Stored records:
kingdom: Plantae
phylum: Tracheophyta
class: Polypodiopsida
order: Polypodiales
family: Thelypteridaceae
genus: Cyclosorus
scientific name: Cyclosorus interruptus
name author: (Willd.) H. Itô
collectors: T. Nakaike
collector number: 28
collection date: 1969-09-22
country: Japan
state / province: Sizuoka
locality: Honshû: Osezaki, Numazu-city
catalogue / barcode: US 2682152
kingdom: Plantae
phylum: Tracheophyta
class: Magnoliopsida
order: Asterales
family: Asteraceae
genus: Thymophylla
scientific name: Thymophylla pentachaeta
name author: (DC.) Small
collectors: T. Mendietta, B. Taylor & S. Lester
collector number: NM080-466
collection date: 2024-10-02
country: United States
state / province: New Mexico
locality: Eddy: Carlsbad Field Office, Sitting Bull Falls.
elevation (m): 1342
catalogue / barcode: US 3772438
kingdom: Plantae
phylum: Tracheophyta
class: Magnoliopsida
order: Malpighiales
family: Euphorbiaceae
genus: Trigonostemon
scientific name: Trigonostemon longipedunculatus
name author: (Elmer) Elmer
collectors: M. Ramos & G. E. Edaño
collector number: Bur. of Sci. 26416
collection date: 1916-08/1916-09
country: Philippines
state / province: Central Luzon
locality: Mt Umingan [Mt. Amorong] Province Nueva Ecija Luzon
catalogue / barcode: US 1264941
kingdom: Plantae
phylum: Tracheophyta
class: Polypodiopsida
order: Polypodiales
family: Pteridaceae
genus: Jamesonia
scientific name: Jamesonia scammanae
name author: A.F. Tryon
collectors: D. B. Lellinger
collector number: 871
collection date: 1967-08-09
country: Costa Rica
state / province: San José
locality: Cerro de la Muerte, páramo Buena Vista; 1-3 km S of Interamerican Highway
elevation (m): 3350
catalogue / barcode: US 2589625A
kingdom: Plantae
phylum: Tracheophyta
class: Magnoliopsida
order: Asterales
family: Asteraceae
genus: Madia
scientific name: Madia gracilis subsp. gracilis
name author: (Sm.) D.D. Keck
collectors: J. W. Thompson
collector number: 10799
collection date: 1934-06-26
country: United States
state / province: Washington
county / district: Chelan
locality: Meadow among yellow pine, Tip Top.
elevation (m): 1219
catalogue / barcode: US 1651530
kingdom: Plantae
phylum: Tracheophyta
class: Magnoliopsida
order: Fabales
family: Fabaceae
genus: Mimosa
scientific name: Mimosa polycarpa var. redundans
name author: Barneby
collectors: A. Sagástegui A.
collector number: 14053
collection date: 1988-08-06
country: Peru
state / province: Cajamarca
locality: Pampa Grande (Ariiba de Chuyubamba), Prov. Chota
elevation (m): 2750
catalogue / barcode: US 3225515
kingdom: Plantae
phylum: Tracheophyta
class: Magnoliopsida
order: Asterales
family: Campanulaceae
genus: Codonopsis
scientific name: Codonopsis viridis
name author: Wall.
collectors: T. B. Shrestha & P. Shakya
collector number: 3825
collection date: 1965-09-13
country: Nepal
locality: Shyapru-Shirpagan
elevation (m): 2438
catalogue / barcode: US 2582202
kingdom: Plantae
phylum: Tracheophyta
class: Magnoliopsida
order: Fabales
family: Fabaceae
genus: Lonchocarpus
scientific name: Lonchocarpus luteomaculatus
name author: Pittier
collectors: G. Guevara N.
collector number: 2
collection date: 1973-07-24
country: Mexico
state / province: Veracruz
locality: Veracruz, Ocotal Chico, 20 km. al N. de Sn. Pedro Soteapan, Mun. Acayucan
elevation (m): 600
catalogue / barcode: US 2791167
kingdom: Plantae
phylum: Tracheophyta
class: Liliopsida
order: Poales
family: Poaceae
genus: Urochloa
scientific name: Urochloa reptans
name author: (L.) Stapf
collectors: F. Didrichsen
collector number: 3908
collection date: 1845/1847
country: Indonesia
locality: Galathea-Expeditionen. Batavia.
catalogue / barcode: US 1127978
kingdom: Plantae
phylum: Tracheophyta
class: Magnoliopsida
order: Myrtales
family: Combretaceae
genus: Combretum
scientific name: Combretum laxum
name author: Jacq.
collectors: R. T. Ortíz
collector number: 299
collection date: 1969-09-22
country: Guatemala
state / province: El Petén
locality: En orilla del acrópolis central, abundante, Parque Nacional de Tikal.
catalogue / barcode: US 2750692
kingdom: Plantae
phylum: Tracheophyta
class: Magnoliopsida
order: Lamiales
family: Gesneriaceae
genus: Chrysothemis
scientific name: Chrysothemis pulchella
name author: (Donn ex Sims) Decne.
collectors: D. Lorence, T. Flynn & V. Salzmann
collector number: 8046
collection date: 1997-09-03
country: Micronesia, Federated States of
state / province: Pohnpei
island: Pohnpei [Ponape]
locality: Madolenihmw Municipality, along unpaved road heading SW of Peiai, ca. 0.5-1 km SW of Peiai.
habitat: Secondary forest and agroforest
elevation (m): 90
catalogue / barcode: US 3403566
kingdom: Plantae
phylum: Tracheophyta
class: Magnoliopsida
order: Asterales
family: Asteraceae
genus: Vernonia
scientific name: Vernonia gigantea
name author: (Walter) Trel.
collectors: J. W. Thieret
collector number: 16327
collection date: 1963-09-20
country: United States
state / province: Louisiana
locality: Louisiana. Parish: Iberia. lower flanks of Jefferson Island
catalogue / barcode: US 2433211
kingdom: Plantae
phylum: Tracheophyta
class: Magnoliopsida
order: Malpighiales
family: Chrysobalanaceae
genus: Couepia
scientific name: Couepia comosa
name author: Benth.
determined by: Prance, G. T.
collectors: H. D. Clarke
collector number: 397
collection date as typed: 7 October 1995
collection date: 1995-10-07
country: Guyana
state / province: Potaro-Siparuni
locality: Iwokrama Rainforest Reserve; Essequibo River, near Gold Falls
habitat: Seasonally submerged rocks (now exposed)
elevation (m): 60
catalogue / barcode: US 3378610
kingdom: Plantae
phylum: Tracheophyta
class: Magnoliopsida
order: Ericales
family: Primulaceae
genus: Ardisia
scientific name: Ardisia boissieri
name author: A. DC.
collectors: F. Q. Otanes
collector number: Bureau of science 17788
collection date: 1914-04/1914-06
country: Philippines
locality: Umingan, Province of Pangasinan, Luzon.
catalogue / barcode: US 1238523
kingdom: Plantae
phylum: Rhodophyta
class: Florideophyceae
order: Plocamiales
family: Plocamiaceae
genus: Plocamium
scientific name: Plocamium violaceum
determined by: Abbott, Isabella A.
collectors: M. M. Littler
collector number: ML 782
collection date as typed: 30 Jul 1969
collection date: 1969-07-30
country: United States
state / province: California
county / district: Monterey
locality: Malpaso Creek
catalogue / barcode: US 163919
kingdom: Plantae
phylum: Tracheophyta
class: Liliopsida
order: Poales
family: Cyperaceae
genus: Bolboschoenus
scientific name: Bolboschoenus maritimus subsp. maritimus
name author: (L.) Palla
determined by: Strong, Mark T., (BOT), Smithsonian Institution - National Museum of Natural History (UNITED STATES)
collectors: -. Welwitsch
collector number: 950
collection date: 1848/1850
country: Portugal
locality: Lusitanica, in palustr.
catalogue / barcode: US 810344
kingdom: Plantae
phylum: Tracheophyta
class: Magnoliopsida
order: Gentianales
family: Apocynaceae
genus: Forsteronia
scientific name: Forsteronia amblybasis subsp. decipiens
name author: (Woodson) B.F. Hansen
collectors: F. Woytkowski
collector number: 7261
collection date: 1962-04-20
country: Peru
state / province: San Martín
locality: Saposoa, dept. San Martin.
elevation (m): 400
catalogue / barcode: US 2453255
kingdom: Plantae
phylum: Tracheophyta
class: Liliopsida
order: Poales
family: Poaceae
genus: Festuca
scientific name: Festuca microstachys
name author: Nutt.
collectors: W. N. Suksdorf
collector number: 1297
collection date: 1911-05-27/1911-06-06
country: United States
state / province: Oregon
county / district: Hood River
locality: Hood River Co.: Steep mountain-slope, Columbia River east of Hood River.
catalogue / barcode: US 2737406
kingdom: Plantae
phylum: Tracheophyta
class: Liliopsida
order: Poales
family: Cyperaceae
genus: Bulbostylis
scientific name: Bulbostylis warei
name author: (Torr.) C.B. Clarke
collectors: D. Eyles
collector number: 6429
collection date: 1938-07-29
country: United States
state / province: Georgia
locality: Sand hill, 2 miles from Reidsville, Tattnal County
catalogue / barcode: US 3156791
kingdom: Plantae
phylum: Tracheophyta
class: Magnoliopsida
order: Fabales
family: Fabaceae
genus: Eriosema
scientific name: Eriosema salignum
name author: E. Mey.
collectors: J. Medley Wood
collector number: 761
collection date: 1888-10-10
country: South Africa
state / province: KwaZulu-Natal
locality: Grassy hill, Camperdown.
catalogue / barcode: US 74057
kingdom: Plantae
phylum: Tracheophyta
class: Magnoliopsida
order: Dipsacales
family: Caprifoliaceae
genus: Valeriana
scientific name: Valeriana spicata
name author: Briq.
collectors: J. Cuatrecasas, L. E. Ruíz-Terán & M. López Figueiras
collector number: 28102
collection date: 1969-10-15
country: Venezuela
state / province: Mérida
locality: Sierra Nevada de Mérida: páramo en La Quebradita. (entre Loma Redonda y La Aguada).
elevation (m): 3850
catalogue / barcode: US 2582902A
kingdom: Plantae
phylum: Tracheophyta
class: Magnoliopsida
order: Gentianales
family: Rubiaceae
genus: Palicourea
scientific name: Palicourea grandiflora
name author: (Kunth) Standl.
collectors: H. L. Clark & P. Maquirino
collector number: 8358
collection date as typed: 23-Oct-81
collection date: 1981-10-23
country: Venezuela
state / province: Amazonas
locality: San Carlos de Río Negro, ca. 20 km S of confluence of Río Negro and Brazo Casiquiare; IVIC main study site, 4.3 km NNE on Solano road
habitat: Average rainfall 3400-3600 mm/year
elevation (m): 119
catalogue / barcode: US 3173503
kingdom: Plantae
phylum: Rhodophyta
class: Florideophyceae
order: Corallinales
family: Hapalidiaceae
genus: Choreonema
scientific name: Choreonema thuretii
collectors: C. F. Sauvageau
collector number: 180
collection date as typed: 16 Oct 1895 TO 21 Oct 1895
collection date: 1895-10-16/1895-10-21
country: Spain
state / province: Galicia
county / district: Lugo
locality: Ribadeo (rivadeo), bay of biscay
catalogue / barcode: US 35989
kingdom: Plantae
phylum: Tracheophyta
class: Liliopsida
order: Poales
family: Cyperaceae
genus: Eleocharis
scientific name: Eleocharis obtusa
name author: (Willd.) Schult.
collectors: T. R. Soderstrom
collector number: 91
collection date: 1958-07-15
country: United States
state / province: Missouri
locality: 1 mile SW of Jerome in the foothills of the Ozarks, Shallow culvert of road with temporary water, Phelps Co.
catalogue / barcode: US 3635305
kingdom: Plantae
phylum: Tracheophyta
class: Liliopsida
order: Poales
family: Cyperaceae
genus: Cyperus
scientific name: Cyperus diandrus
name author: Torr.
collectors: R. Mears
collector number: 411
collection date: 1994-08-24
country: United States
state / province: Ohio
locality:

◆ **Exercise aim**
Format the records from the line with "scientific name: Choreonema thuretii" up to and including the line with "genus: Cyperus" as a two-column CSV with the headers field and value. Give one row per line, and put each part in its own quoted field with any line breaks replaced by spaces.

◆ **Exercise answer**
field,value
"scientific name:","Choreonema thuretii"
"collectors:","C. F. Sauvageau"
"collector number:","180"
"collection date as typed:","16 Oct 1895 TO 21 Oct 1895"
"collection date:","1895-10-16/1895-10-21"
"country:","Spain"
"state / province:","Galicia"
"county / district:","Lugo"
"locality:","Ribadeo (rivadeo), bay of biscay"
"catalogue / barcode:","US 35989"
"kingdom:","Plantae"
"phylum:","Tracheophyta"
"class:","Liliopsida"
"order:","Poales"
"family:","Cyperaceae"
"genus:","Eleocharis"
"scientific name:","Eleocharis obtusa"
"name author:","(Willd.) Schult."
"collectors:","T. R. Soderstrom"
"collector number:","91"
"collection date:","1958-07-15"
"country:","United States"
"state / province:","Missouri"
"locality:","1 mile SW of Jerome in the foothills of the Ozarks, Shallow culvert of road with temporary water, Phelps Co."
"catalogue / barcode:","US 3635305"
"kingdom:","Plantae"
"phylum:","Tracheophyta"
"class:","Liliopsida"
"order:","Poales"
"family:","Cyperaceae"
"genus:","Cyperus"